Impact of Digital Orchestration on Real CGT Operations
While organizations may hesitate to pursue early digitalization, real-world implementations consistently show measurable improvement when orchestration supplants manual workflows.
For example, one large pharmaceutical organization reduced order cycle time by 62 percent by automating identity management, workflow handoffs and quality review processes. At another leading biopharma, digitizing data exchange across functions reduced integration lead times for critical processes from 20 to 30 minutes to approximately one minute, which minimized bottlenecks.
A Tested Framework for Introducing Digital Orchestration Early
The framework I developed follows a five-step sequence in which order matters more than tools. It begins with identifying the transition points that can prevent a patient from being treated: collection, receipt at manufacturing, start of production, release, and final dispatch.
Before digitizing anything, the fundamentals must be standardized—controlled label templates, structured forms, release checklists, and clearly defined ownership of approvals. Digitization then focuses on the highest-risk steps first: e-signatures, dual patient identifiers, scan-to-verify custody transfers, and courier tracking tied to a unified patient identifier. Only after deviations begin to decline and cycle times stabilize does broader integration into LIMS, MES, ERP, and analytics platforms make sense.
Initial implementations should emphasize identity enforcement, custody logging, controlled labeling, guided workflows with documented safety justifications, automated deviation alerts, audit records, and direct logistics integration to facilitate early detection of delays.
In my experience, the most effective early-stage systems are modular, cloud-based, patient-centered, and designed specifically around high-risk transitions rather than abstract strategic roadmaps.
Strategic Growth Implications
As CGT pipelines expand, digital maturity increasingly distinguishes programs prepared for sustained scale. Structured orchestration preserves institutional knowledge, accelerates onboarding, and reduces dependency on informal communication channels.

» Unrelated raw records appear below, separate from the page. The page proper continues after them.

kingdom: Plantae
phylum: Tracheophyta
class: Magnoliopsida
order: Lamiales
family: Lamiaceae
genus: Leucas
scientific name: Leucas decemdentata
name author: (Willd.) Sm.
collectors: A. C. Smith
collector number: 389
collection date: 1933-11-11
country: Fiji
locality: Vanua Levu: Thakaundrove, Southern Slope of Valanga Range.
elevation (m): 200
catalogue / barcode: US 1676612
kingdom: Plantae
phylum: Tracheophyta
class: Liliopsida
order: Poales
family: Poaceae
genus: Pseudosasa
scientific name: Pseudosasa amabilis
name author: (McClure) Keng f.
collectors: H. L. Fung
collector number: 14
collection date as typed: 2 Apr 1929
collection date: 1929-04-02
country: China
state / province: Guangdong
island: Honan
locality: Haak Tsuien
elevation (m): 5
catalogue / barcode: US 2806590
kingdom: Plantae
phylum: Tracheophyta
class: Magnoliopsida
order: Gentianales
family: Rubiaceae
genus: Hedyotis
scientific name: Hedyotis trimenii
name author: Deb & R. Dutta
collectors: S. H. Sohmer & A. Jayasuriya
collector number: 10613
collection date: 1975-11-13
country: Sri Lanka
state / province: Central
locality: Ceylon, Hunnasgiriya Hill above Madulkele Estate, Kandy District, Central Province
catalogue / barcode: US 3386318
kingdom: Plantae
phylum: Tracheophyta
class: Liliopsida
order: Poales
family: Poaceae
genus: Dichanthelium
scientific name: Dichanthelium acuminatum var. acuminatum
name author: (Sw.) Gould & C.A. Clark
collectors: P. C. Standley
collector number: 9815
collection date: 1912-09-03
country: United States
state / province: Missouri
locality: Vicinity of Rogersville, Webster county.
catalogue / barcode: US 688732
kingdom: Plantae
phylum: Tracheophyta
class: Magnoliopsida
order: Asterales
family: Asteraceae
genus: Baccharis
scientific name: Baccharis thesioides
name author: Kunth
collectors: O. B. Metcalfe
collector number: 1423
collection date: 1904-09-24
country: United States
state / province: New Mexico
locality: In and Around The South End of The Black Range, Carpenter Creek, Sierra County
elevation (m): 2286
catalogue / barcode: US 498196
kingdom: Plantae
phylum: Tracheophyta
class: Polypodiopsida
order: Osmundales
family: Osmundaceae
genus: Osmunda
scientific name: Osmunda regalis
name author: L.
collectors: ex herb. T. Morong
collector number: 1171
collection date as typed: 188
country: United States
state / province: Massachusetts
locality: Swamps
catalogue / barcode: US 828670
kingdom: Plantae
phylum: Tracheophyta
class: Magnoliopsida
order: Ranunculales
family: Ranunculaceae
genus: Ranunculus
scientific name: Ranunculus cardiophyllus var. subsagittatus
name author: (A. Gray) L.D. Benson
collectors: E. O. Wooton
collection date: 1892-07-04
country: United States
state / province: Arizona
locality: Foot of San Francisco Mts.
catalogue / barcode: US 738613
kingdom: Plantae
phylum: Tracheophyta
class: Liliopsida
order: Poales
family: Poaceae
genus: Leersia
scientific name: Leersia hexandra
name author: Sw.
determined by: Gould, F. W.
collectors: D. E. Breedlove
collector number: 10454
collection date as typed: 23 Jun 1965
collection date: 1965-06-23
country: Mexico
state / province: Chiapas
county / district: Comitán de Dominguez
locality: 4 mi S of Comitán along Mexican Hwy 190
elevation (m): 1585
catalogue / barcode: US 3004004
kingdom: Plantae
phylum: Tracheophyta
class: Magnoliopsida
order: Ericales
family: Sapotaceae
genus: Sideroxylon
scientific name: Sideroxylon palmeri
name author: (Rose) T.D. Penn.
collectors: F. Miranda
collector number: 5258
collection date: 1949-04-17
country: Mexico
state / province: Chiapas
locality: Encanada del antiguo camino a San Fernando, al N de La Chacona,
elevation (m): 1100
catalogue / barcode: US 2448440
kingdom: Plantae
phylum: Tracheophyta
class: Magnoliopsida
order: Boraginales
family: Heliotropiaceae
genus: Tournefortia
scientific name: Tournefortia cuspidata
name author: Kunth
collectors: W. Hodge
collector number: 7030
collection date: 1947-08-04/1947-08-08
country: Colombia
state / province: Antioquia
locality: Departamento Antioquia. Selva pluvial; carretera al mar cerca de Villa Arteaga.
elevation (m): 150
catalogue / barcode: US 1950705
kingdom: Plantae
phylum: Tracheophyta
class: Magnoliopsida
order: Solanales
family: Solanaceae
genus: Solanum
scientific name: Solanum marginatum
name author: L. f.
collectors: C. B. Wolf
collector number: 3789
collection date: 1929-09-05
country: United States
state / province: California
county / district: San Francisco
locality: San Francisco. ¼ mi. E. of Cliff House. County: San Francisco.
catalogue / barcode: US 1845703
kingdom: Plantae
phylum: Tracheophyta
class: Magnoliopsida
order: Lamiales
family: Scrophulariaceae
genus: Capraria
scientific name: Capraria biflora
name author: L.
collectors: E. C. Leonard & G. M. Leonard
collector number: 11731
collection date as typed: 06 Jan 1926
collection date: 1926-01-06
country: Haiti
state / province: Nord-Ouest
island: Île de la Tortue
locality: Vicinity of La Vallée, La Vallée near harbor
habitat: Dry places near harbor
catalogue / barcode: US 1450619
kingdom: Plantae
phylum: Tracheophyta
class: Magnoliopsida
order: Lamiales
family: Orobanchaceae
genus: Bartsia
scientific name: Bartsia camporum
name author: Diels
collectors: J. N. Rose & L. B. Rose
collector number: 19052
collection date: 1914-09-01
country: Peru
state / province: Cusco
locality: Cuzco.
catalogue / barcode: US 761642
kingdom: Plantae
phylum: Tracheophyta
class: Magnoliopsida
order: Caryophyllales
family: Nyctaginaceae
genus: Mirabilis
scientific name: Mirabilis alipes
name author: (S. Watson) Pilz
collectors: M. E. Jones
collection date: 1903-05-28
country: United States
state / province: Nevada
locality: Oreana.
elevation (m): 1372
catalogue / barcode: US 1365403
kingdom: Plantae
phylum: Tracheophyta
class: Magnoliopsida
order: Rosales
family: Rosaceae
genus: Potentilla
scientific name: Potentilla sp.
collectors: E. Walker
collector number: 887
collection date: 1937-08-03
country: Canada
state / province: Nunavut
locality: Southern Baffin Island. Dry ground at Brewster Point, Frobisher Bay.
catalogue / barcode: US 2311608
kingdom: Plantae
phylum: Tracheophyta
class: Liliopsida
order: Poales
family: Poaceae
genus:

A well-designed digital backbone also signals operational resilience to investors and external stakeholders. When processes are traceable, inspection-ready, and consistently executed, organizations show they can scale patient volume and expand their ecosystem without introducing new risk.
Cell and gene therapy manufacturing operates within narrow scientific, regulatory, and operational tolerances. Building the digital backbone early ensures that life-changing therapies reach patients safely, reliably, and without avoidable delay.
What This Means for ERP Insiders
Operational maturity becomes a gating factor for clinical scale. Scientific progress no longer defines program velocity once therapies enter production. Organizations that cannot coordinate identity, custody, and timing across systems will slow expansion regardless of clinical readiness.
Digital fragmentation shifts risk from visible to systemic. Disconnected tools do not just create inefficiency; they obscure where accountability resides across partners and workflows. This makes failures harder to detect early and more difficult to correct without disrupting treatment timelines.
Early infrastructure decisions define long-term economic viability. Cost pressure in CGT is often attributed to therapy complexity, but operational design plays a larger role over time. Systems that reduce rework, delays, and coordination overhead directly influence margin sustainability at scale.
Monika Birdi is the global product strategy leader for SAP’s Cell and Gene Therapy Orchestration (CGTO) platform.